CDH is a severe congenital anomaly that occurs in 1 in 2000 to 4000 live births [2, 3]. Despite advances in prenatal diagnosis and medical therapies, early mortality remains high at 30–60% of affected infants [3]. Respiratory failure secondary to impaired in-utero lung development resulting in pulmonary hypoplasia, pulmonary hypertension, and cardiac dysfunction is one of the leading causes of mortality [3, 4].

Postnatal medical management of CDH is directed toward providing respiratory and cardiovascular support until definitive surgical repair. Medical therapies include sedation and neuromuscular blockade, prevention of acidosis, use of pulmonary vasodilators, cardiac support with inotropes and vasopressors, and gentle ventilation [5]. About 30% of infants with CDH-associated cardiopulmonary compromise end up receiving ECLS, which is associated with 2.7 to 4 times higher mortality after adjusting for disease severity compared to those who do not receive ECLS [6]. As the use of ECLS is not without complications and is usually a last resort, optimizing other medical interventions to decrease the use of ECLS and mortality becomes crucial.

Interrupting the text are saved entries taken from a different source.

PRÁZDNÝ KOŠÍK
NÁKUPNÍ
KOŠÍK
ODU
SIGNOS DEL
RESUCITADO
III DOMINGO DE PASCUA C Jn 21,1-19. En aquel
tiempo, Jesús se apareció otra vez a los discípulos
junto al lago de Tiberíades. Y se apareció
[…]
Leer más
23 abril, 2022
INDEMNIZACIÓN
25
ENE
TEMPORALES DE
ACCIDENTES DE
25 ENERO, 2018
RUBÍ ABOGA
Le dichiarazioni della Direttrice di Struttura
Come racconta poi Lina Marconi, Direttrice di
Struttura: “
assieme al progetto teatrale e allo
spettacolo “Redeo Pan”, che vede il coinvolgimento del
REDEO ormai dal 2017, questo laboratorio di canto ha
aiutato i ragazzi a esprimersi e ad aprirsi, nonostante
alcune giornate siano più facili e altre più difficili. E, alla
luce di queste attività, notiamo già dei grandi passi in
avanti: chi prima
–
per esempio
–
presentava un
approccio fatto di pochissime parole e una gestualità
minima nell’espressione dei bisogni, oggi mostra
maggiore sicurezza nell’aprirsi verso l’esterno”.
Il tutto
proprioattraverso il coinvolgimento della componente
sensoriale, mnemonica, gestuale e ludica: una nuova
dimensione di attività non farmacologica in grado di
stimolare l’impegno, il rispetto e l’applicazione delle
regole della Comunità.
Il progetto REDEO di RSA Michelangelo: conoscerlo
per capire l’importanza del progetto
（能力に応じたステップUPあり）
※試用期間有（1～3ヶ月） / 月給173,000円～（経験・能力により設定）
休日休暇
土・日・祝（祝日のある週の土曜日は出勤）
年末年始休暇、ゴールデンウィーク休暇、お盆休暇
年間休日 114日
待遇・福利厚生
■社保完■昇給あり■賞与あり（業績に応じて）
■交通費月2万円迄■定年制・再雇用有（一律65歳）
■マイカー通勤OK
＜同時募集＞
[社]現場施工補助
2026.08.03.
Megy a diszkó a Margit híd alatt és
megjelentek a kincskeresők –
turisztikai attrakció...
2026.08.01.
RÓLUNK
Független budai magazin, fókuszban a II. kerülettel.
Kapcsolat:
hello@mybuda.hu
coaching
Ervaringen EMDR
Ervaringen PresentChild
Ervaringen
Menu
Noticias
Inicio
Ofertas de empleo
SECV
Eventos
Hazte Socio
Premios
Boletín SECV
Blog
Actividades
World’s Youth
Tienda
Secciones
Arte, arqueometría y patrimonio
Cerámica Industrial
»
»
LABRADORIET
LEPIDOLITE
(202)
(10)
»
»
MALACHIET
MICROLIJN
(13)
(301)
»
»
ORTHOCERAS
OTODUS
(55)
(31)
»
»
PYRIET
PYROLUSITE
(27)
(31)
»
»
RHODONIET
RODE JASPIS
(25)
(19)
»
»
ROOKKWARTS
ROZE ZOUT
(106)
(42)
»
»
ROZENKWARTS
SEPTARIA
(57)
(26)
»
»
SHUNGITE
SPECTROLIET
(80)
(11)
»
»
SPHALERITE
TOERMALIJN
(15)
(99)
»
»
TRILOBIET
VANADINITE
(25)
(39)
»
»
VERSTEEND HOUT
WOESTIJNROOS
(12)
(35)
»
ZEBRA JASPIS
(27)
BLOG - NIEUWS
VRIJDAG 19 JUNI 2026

Multiple pulmonary vasodilators targeting different pathways involved in CDH-associated pulmonary hypertension (CDH-PH), such as inhaled nitric oxide, milrinone, and sildenafil, have previously been studied [7]. Recently, prostacyclin, a potent pulmonary arterial vasodilator, has been increasingly used in the neonatal population [4]. A limited number of small observational studies have evaluated the use of prostacyclin or its synthetic analogs in neonates and reported improvement in pulmonary hypertension [8, 9]. Prostacyclin has been commonly used in the pediatric and adult population to treat pulmonary arterial hypertension for the last 30 years [4]. Prostacyclin decreases pulmonary arterial pressure by acting on prostacyclin receptors of the endothelial and smooth muscle cells, leading to smooth muscle relaxation and vasodilation [4].

Prior to the current study, there were several small studies that focused on the efficacy and safety of prostacyclin in infants with CDH-PH. Carpentier et al. and Lawrence et al. both reported improvement in pulmonary hypertension [10, 11], while Skarda et al. reported no difference in mortality [12]. Currently, there is no consensus or guideline for the use of prostacyclin or its synthetic analogs in infants with CDH-PH, especially regarding timing of initiation and duration prior to ECLS cannulation [4].

This study by Ramaraj et al. is the first large study evaluating early intravenous prostacyclin use during the first week of life in infants with CDH and the outcomes of ECLS and mortality. It demonstrated a potential benefit of decreased ECLS use and duration with early prostacyclin therapy after adjusting for disease severity with propensity score matching. Overall, this is a well-designed retrospective cohort study that had many strengths, including robust statistical techniques that help to answer different questions regarding early prostacyclin use in the CDH population. Full cohort analyses examined the effects of early prostacyclin use and ECLS outcomes across all infants with CDH after adjusting for a priori selected previously described covariates associated with poorer outcomes. Propensity matching helped to adjust for disease severity and reduce bias due to differences in baseline characteristics between the exposed and unexposed groups. There were several important baseline imbalances in the exposed and unexposed groups, with infants who received early prostacyclin having more severe disease. Additionally, the finding of early prostacyclin use being associated with increased mortality in the full cohort but not in the matched cohort further suggests infants who received early prostacyclin were generally sicker and thus more likely to receive ECLS and have higher mortality. As infants who receive early prostacyclin therapy are more likely to receive ECLS, the finding of a decrease in odds of ECLS use to 40% of the baseline odds may suggest a meaningful reduction.

While the variables used in propensity score matching were selected based on previously described risk factors associated with ECLS in infants with CDH, there are missing variables that may affect the decision for ECLS use and outcomes, such as arterial partial pressure of oxygen, oxygen index, degree of hypoxemia, ventilator settings, use of vasopressors for blood pressure support, presence of cardiac dysfunction (which was excluded due to incomplete documentation), and presence of other comorbidities. Furthermore, propensity matched analysis can only identify patients similar to the treatment group and adjust for measured confounders. The consequences of unmeasured confounders remain difficult to ascertain. The E-values for receipt of ECLS and categorical ECLS duration were 2.58 and 2.42, respectively, suggesting that only a relatively small effect size of an unmeasured confounder would be needed to fully explain away the observed association in this study. Also interesting, based on the finding of an ICC of 0.24 with ECLS use, is that one-quarter of the total variation in whether an infant received ECLS depended upon the institution providing care after accounting for the other factors in the model, indicating differences between hospitals. Future randomized controlled trials (RCTs) may better evaluate the benefits of early prostacyclin therapy in infants with CDH-PH.